Although a special panel endorsed a budget package Thursday night, Gov. Paul LePage refused Friday to sign it, essentially assuring a partial shutdown of state government at midnight.

The governor said that he primarily objected to the overall monetary total for the budget package, which is around $7.1 billion, and that it proposes raising the state’s lodging tax from 9 percent to 10.5 percent.

That was bad news for a number of people in Aroostook County.

Sharon Henderson of Houlton said she was looking forward to a visit from several cousins and their family members from Rhode Island this weekend and over the 4th of July. Now, she doubts they are coming.

“Just the word ‘shutdown’ turns tourists away,” she said. “This is so upsetting. Who wants to come to a state on vacation if you aren’t really sure you’ll be able to do everything that you want? My relatives said that unless things change, they’ll likely just take a trip to Boston and come later in the summer.”

If a shutdown occurs, the governor’s office said that essential services such as Maine State Police, the Maine Warden Service and the Department of Corrections will continue to operate. The decision, however, will shutter all Bureau of Motor Vehicles offices across the state making applying for a driver’s license or taking a license exam impossible. Online services will continue, so residents will be able to renew licenses. Online permits for overweight or oversized vehicles will be unavailable.

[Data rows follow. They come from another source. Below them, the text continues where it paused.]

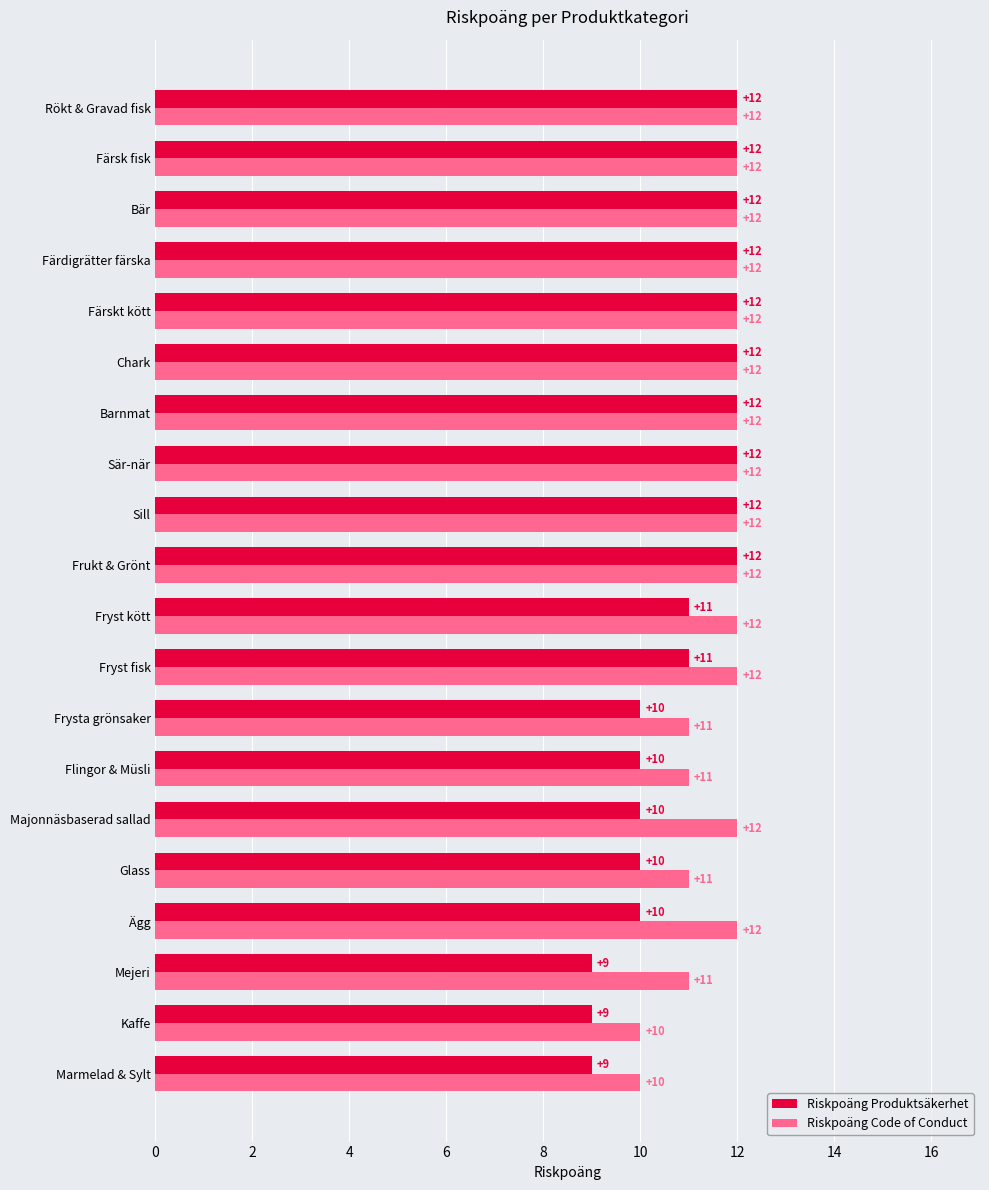

Rank the series by their average value, from lowest to highest.

Riskpoäng Produktsäkerhet, Riskpoäng Code of Conduct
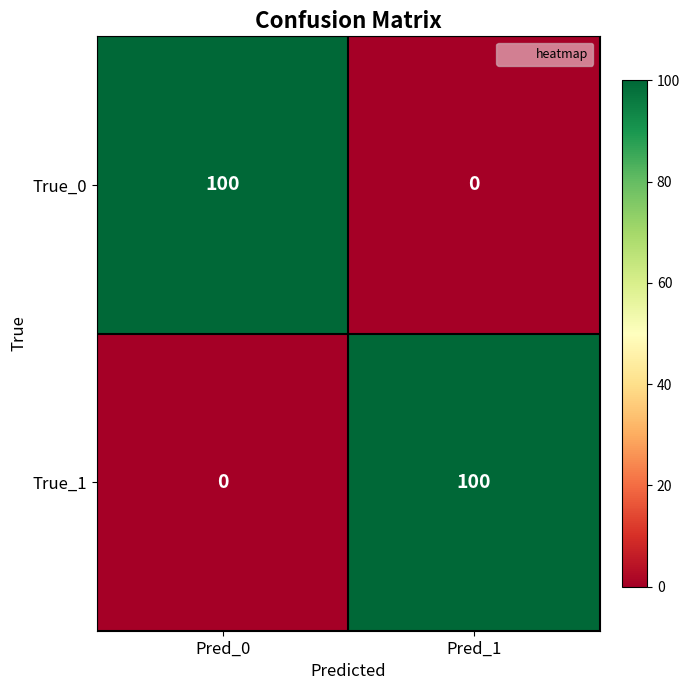

What is the maximum value for True_0?

100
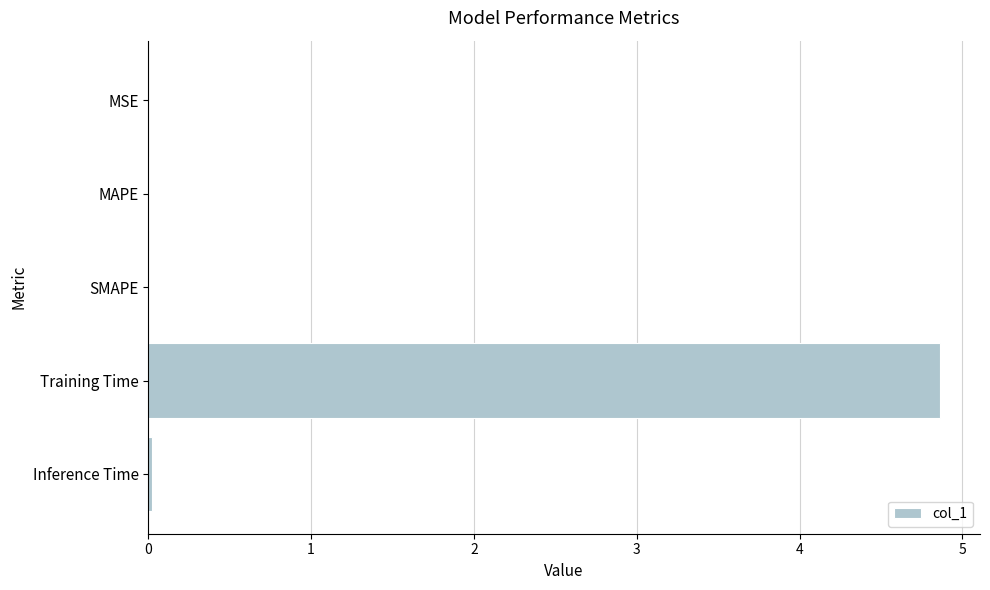

What is the greatest value displayed?

4.9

The absence of permits was concerning to Heidi Wells of Presque Isle, who said she “started to worry” after reading of that consequence in the newspaper.

“I am just afraid that you are going to get someone out there who just decides to risk it and drive an overweight vehicle, because they need to keep to their trucking schedule,” she said. “I mean, what if that causes an accident that seriously injures and kills someone?”

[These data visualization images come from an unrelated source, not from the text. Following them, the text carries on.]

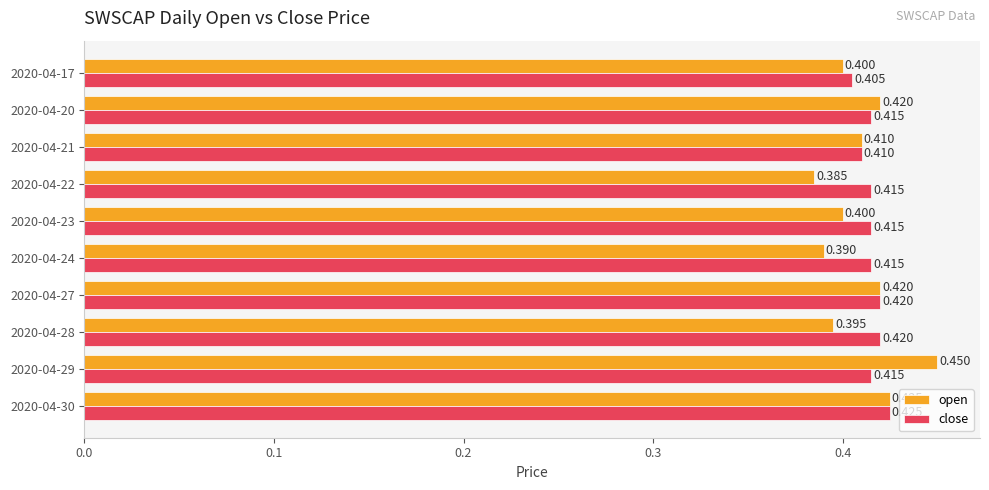

Which series changed the most between 2020-04-28 and 2020-04-30?

open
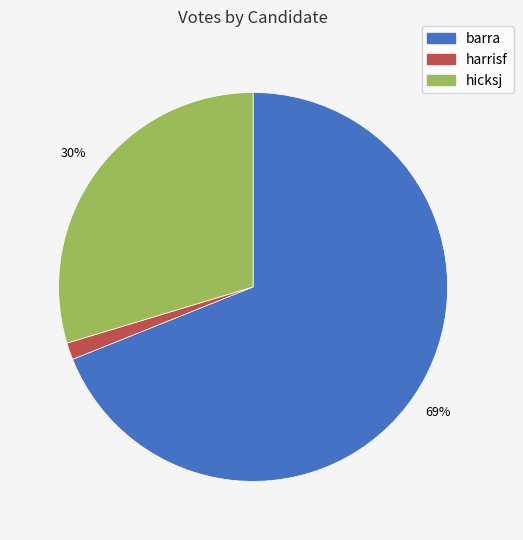

Count the number of slices in the pie.

3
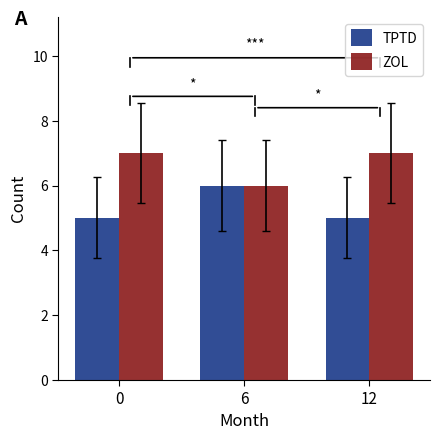

What is the difference between the maximum and minimum values in the TPTD series?

1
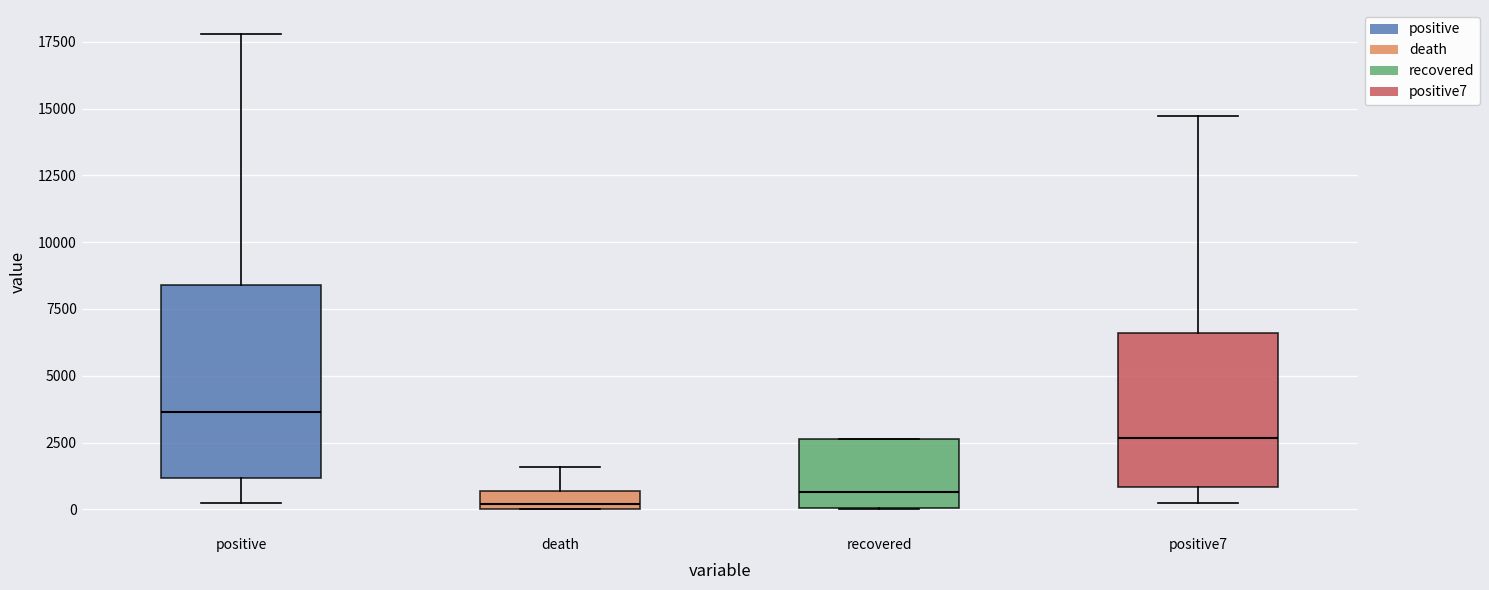

Where is the upper edge of the box for death on the y-axis? The values are not printed on the chart, so give them approximately, as read against the axis.

500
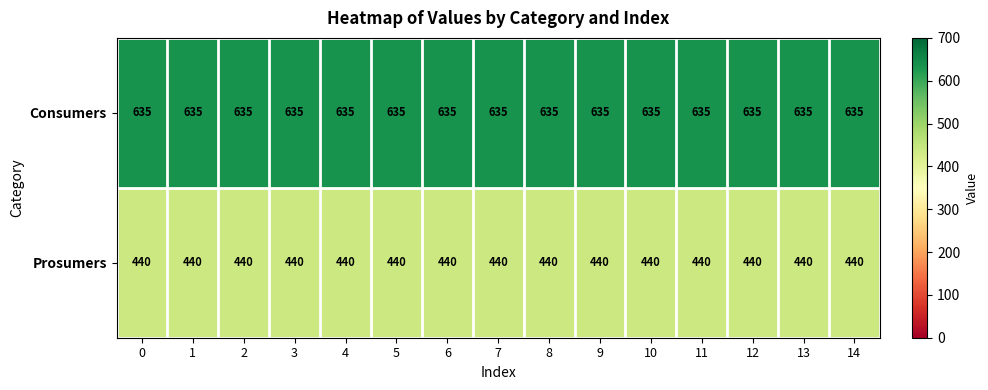

List the series in order of their overall mean, highest first.

Consumers, Prosumers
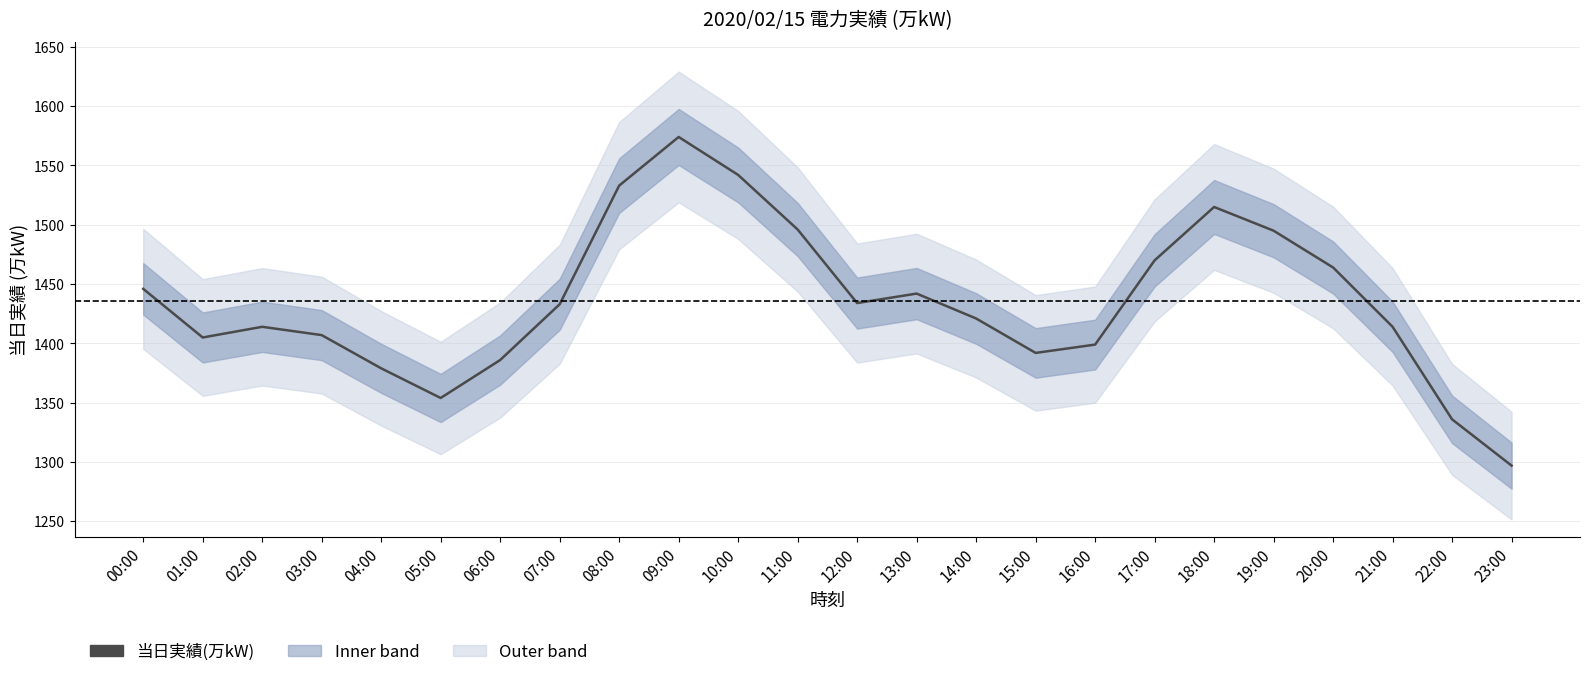

What is the value of the 13th point from the left?

1434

James H. Page, chancellor of the University of Maine System, said that “almost all University of Maine System operations will continue, as the UMS FY 2018 budget, which funds our operations starting July 1, was passed by the UMS Board of Trustees at its May meeting and is separate from the state budget.”

“We continue to review whether any university activities will be directly affected,” he continued in a statement. “We will provide more information directly to any employees whose activities are solely and directly funded by a contract with the State of Maine or otherwise impacted.”

The courts in Aroostook County also will scale back their schedule as approximately half of Maine’s 36 courthouses will close if there is a shutdown of state government. District Courts in Houlton and Fort Kent will be the only courthouses open on July 3 and July 5, Aroostook County Superior Court in Caribou will be open on July 6, and Presque Isle District Court will be open on July 7. Staff will limit services, however. The clerks’ offices in the designated courthouses will be minimally staffed, entry screening will be in place where possible, and judges will be available in the designated open courthouse in each county.

Designated criminal matters, such as murder trials, grand jury proceedings and motions to revoke or amend bail will continue. Courts will also hear civil matters, including protection from abuse and protection from harassment, certain child protection matters and mental health commitment hearings and involuntary treatment proceedings.

On Friday, LePage reaffirmed his previously stated position that he won’t support a biennial budget of more than $7.055 billion.